- _Input records_:
####
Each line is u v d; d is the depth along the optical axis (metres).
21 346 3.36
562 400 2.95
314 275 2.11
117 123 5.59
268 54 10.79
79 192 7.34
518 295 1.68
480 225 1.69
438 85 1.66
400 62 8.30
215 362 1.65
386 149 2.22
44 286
####
- _What to work on_:
Output each record precisely as given.

- _Answer for this exercise_:
Each line is u v d; d is the depth along the optical axis (metres).
21 346 3.36
562 400 2.95
314 275 2.11
117 123 5.59
268 54 10.79
79 192 7.34
518 295 1.68
480 225 1.69
438 85 1.66
400 62 8.30
215 362 1.65
386 149 2.22
44 286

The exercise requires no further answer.